Printing this cube now shows that two extra coordinates exist on the cube:

.. doctest:: aggregation

    >>> print cube
    surface_temperature                 (time: 54; latitude: 18; longitude: 432)
         Dimension coordinates:
              time                           x             -              -
              latitude                       -             x              -
              longitude                      -             -              x
         Auxiliary coordinates:
              clim_season                    x             -              -
              forecast_reference_time        x             -              -
              season_year                    x             -              -
         Scalar coordinates:
              forecast_period: 0 hours
         Attributes:
              Conventions: CF-1.5
              STASH: m01s00i024
              history: Mean of surface_temperature aggregated over month, year
         Cell methods:
              mean: month, year


These two coordinates can now be used as *groups* over which to do an aggregation:

.. doctest:: aggregation

    >>> annual_seasonal_mean = cube.aggregated_by(['clim_season', 'season_year'], iris.analysis.MEAN)
    >>> print repr(annual_seasonal_mean)
    <iris 'Cube' of surface_temperature (*ANONYMOUS*: 19; latitude: 18; longitude: 432)>
    
The primary change in the cube is that the cube's data has shrunk on the t axis as a result of the meaning aggregation. 
We have now collapsed all repeating copies of season (DJF etc.) and year to represent a single position in the t axis.
We can see this by printing the first 10 values of the original coordinates:

.. doctest:: aggregation

    >>> print cube.coord('clim_season')[:10].points
    ['mam' 'mam' 'jja' 'jja' 'jja' 'son' 'son' 'son' 'djf' 'djf']
    >>> print cube.coord('season_year')[:10].points
    [2006 2006 2006 2006 2006 2006 2006 2006 2007 2007]

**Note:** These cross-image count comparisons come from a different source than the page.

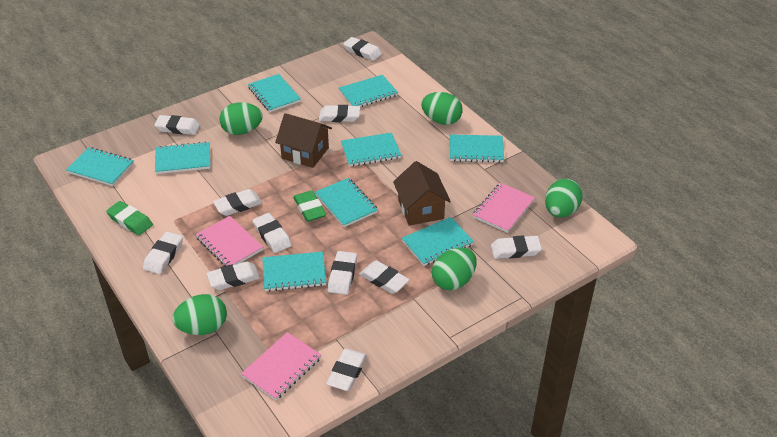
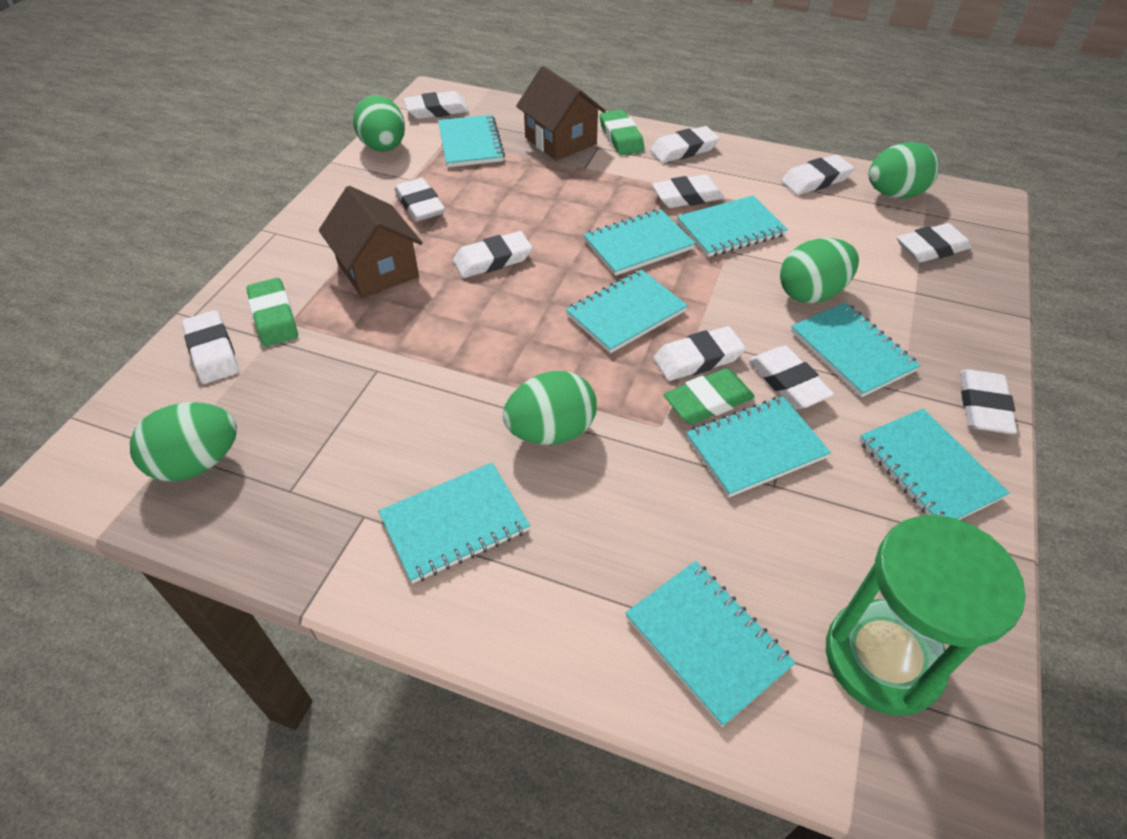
green eraser: 2 -> 3
green hourglass: 0 -> 1
pink notebook: 3 -> 0

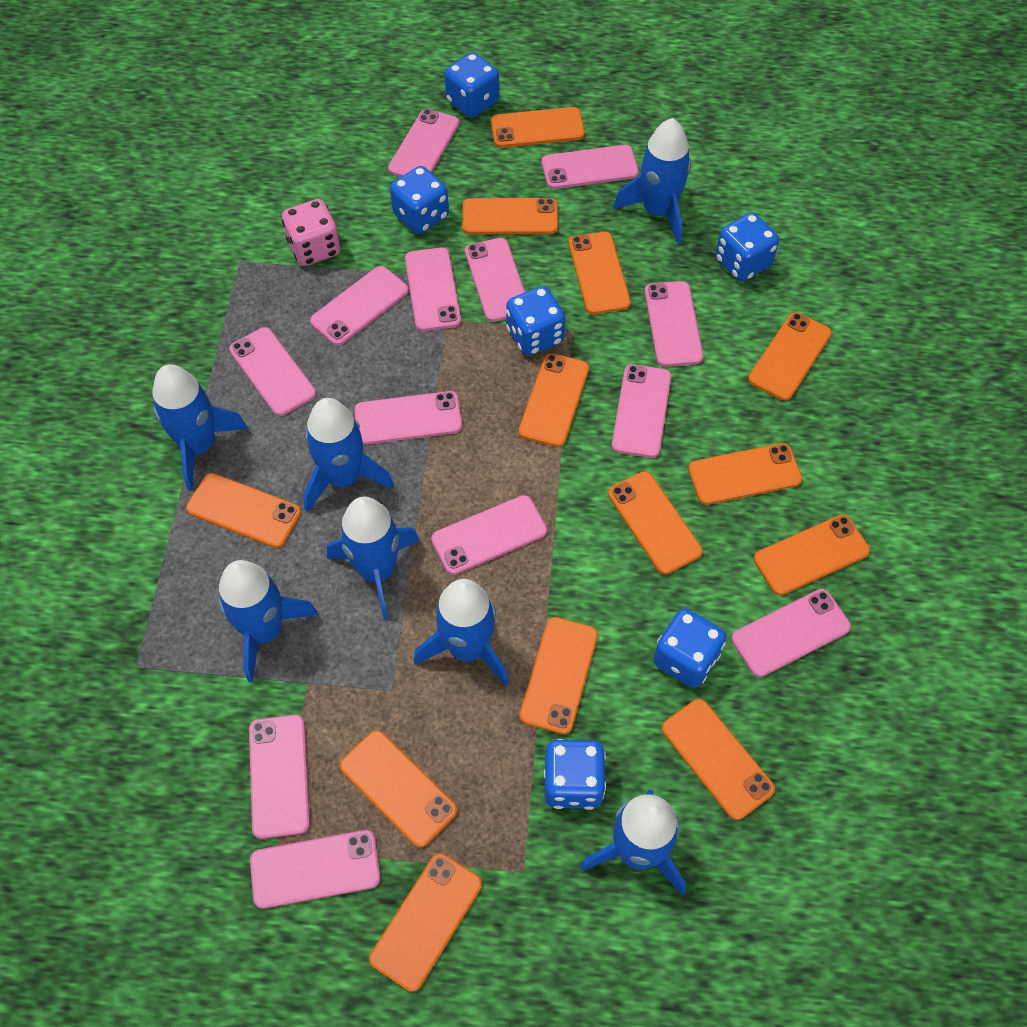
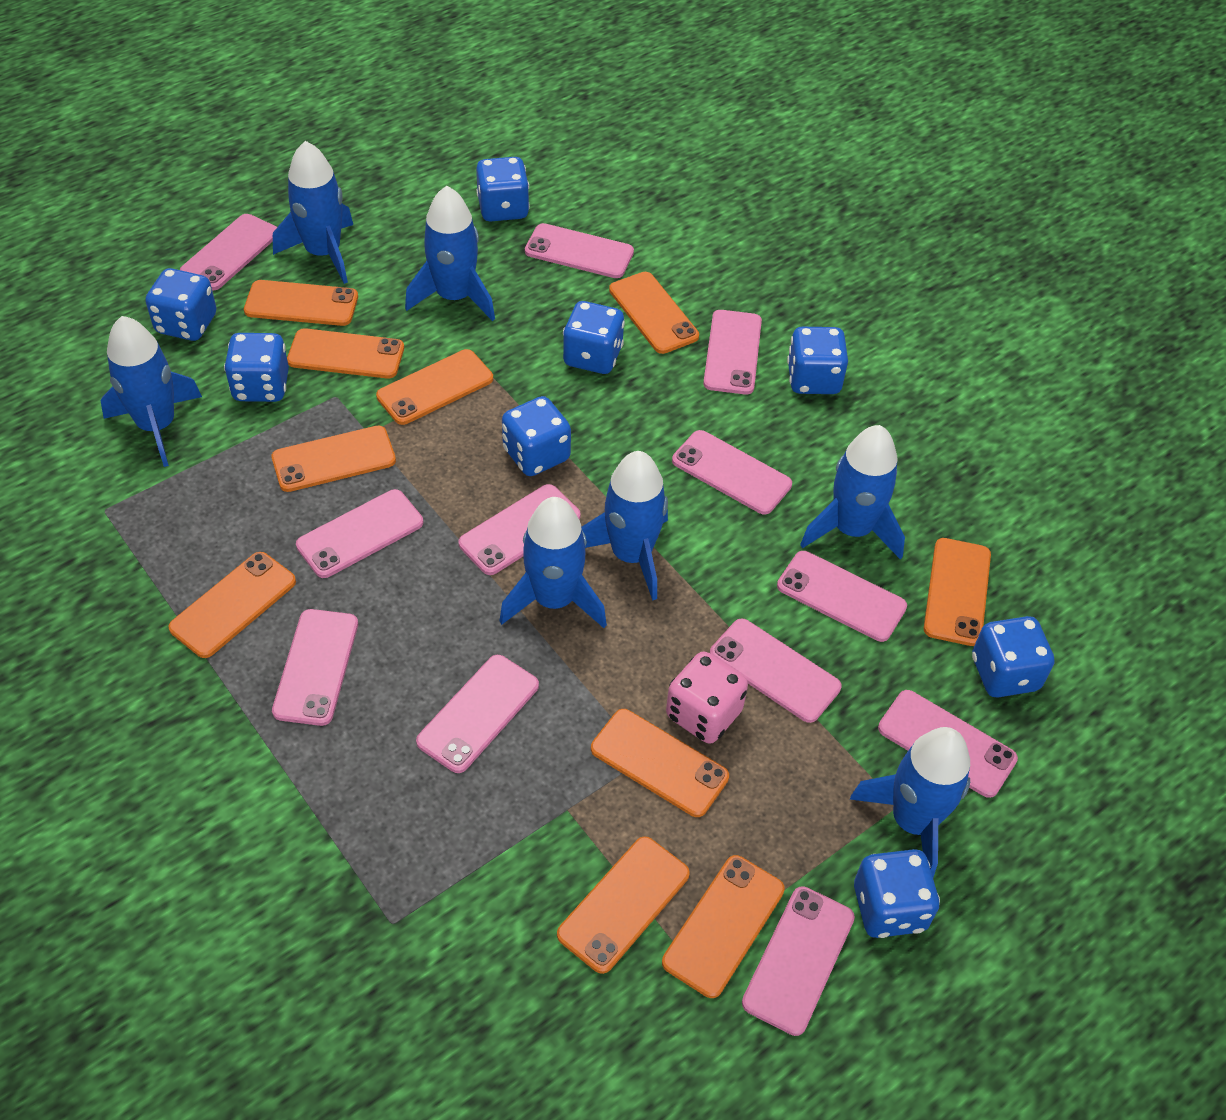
blue dice: 6 -> 8
orange phone: 13 -> 10
pink phone: 13 -> 12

And then comparing with the first 10 values of the new cube's coordinates:

.. doctest:: aggregation

    >>> print annual_seasonal_mean.coord('clim_season')[:10].points
    ['mam' 'jja' 'son' 'djf' 'mam' 'jja' 'son' 'djf' 'mam' 'jja']
    >>> print annual_seasonal_mean.coord('season_year')[:10].points
    [2006 2006 2006 2007 2007 2007 2007 2008 2008 2008]


Because the original data started in April 2006 we have some incomplete seasons
(e.g. there were only two months worth of data for ``mam 2006``).
In this case we can fix this by removing all of the resultant ``times`` which do not cover a
three month period (n.b. 3 months = 3 * 30 * 24 = 2160 hours):

.. doctest:: aggregation

    >>> spans_three_months = lambda time: (time.bound[1] - time.bound[0]) == 2160
    >>> three_months_bound = iris.Constraint(time=spans_three_months)
    >>> print annual_seasonal_mean.extract(three_months_bound)
    surface_temperature                 (*ANONYMOUS*: 3; latitude: 18; longitude: 432)
         Dimension coordinates:
              latitude                              -            x              -
              longitude                             -            -              x
         Auxiliary coordinates:
              clim_season                           x            -              -
              forecast_reference_time               x            -              -
              season_year                           x            -              -
              time                                  x            -              -
         Scalar coordinates:
              forecast_period: 0 hours
         Attributes:
              Conventions: CF-1.5
              STASH: m01s00i024
              history: Mean of surface_temperature aggregated over month, year
    Mean of surface_temperature...
         Cell methods:
              mean: month, year
              mean: clim_season, season_year


The final result now represents the seasonal mean temperature for 63 seasons starting from ``March April May 1990``.